Day three we ride to Potash and back(flat and fast minus the headwind!).Day four we have taken the road out to Amassa Back where it turns to dirt(short).This year we are adding day five and are going to do the LaSal loop counterclockwise.Not sure what the mileage is,maybe 250-290 total for the trip.One day to ride? LaSal loop-70 miles or so with great climbing.IMO.


----------



## ahaid (Apr 2, 2007)

Here is a race (with route descriptions) in Moab. Looks like fun.
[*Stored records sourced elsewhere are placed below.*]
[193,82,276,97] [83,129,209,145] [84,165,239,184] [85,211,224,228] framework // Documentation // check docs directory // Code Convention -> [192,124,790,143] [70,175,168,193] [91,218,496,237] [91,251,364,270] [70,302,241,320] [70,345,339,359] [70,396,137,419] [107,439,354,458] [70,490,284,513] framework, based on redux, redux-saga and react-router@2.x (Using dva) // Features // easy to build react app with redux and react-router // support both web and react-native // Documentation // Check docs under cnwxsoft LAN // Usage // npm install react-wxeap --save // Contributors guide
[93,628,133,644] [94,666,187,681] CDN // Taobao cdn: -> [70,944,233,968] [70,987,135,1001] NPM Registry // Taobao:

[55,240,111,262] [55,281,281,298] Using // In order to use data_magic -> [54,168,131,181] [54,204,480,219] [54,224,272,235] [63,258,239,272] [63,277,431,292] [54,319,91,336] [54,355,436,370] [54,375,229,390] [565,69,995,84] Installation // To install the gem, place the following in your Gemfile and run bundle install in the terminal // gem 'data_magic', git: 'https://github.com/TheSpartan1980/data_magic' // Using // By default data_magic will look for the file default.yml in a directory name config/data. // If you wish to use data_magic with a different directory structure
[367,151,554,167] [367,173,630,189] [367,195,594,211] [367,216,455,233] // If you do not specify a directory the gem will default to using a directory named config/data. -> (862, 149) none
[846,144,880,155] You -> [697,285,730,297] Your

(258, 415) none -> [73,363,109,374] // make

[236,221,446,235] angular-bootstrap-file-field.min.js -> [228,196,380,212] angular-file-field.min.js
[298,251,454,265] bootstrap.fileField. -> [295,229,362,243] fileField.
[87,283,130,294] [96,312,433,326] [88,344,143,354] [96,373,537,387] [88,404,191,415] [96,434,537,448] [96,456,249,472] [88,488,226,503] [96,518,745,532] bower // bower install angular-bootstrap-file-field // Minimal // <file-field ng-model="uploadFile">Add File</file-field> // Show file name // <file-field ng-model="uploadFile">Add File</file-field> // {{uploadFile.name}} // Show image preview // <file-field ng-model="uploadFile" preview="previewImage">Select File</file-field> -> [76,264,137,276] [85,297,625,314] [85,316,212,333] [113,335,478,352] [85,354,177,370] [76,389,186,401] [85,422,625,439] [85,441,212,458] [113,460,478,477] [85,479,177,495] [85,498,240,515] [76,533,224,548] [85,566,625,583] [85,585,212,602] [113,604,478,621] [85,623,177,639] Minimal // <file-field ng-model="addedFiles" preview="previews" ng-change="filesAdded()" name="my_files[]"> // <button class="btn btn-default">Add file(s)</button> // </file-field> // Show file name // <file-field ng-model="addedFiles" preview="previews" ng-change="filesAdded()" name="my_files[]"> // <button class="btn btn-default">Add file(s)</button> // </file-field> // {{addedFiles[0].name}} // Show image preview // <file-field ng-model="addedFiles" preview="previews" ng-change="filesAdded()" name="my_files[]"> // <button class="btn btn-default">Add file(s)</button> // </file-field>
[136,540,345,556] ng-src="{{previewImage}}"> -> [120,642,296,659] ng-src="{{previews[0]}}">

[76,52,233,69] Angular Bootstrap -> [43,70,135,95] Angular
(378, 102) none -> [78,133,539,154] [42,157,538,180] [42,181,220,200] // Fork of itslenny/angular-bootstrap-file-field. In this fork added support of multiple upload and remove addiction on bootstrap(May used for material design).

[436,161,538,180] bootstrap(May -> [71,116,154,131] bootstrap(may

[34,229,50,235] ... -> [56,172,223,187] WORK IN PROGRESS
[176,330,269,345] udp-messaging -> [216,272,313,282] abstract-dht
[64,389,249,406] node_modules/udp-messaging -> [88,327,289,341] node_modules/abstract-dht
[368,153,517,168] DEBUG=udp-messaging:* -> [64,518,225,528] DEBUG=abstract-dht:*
http://skinnytireevents.com/content/blogcategory/34/64/


----------



## Masi Masi (Feb 3, 2009)

Thnx all for the great info.
I'm definitely going to do the La Sal Mountain Loop.


----------



## bsaunder (Oct 27, 2004)

Don't get this wrong as I'm an avid OHV enthusiast. But I'd think twice about riding the roads around Moab during EJS - the parks are probably ok and far south is probably ok but anywhere between the turnoff from the highway all the way down south past the exit from pritchet, I wouldn't be riding much.


----------



## Masi Masi (Feb 3, 2009)

Thats a good point, didn't think of that.
I'll have to stay on the back roads as much as I can then.


----------



## Chain (Dec 28, 2006)

I'm actually headed out there this weekend and taking both the road and Mtb. We'll let you know if we find any good rides.


----------



## sbsbiker (Mar 29, 2008)

The LaSal loop is on of the list of the best rides I have done. I did the ride last year at the Skiny Tire Festival with the Moots crew. We went counter-clockwise, south out of town and up. 70 miles with a nice flat start, a leg breaker climb, and an awesome downhill finish. It's a classic route and one that's not to be missed. The road out to Dead Horse Point is also a great route, starting in town it's a 35 mile hillclimb up and out to the point, then the nice downhill back to town.


----------



## SlowBikeRacer (Nov 7, 2005)

Bring lots of water on La Sal Loop. No facilities on loop. Great ride with little traffic until you get back to River Road. River Road can get very BUSY on weekends.
Arches is great. Have new ped/bike bridge over Colorado River so getting out should be even better. 
Going out this weekend also. Hope the rain holds off. 
Easter weekend can be nuts with all the "Average Joes" driving around in Jeeps. MTBing is bad as they block up the trails trying to get over a 2 foot ledge that MTBers just walk over...


----------